▶ _What the task requires_:
Reproduce everything in the material from the line containing "Document page, 1500x1125 pixels." down to the line containing "footer MI - Science", renaming "layout element" to "page element" and keeping all else the same.

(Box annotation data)
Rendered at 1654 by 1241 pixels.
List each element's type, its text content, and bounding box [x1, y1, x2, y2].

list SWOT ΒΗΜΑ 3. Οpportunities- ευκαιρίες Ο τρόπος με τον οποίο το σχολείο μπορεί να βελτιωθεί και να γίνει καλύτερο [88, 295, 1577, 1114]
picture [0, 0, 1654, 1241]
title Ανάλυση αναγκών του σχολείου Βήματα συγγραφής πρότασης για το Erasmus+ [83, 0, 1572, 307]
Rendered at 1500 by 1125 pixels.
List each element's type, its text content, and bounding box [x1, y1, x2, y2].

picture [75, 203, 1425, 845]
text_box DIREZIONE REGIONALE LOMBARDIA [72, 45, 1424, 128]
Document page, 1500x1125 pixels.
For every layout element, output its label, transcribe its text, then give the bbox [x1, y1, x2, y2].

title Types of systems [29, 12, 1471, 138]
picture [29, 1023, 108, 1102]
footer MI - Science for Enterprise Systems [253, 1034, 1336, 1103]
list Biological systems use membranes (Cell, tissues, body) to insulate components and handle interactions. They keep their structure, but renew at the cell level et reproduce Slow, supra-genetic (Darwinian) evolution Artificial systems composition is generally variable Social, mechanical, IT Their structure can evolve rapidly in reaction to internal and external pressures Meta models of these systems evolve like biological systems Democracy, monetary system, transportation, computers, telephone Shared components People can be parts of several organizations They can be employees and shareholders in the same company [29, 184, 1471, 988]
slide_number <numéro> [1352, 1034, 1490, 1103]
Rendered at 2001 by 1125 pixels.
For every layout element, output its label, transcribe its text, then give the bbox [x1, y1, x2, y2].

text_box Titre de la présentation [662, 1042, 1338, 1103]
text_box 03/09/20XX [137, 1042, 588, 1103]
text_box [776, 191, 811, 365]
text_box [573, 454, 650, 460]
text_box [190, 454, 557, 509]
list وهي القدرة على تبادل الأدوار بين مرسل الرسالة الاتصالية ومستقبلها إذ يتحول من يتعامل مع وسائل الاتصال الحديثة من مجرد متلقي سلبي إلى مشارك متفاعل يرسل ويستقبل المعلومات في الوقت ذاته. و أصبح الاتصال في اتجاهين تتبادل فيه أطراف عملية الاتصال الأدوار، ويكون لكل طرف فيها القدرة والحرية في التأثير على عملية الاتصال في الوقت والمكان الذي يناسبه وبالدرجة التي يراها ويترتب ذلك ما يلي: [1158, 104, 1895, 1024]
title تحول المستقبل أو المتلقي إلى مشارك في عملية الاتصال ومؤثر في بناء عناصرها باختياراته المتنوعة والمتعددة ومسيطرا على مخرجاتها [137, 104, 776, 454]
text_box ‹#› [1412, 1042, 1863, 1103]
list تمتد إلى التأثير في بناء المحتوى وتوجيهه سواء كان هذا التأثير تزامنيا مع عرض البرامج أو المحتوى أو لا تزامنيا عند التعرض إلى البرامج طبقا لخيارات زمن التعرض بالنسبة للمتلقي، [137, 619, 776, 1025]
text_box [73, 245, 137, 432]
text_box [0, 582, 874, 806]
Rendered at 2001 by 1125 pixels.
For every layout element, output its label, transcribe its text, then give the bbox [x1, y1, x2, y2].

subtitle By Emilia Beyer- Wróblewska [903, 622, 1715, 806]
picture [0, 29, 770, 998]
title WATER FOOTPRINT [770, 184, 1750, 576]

▶ _Final result_:
Document page, 1500x1125 pixels.
For every page element, output its label, transcribe its text, then give the bbox [x1, y1, x2, y2].

title Types of systems [29, 12, 1471, 138]
picture [29, 1023, 108, 1102]
footer MI - Science for Enterprise Systems [253, 1034, 1336, 1103]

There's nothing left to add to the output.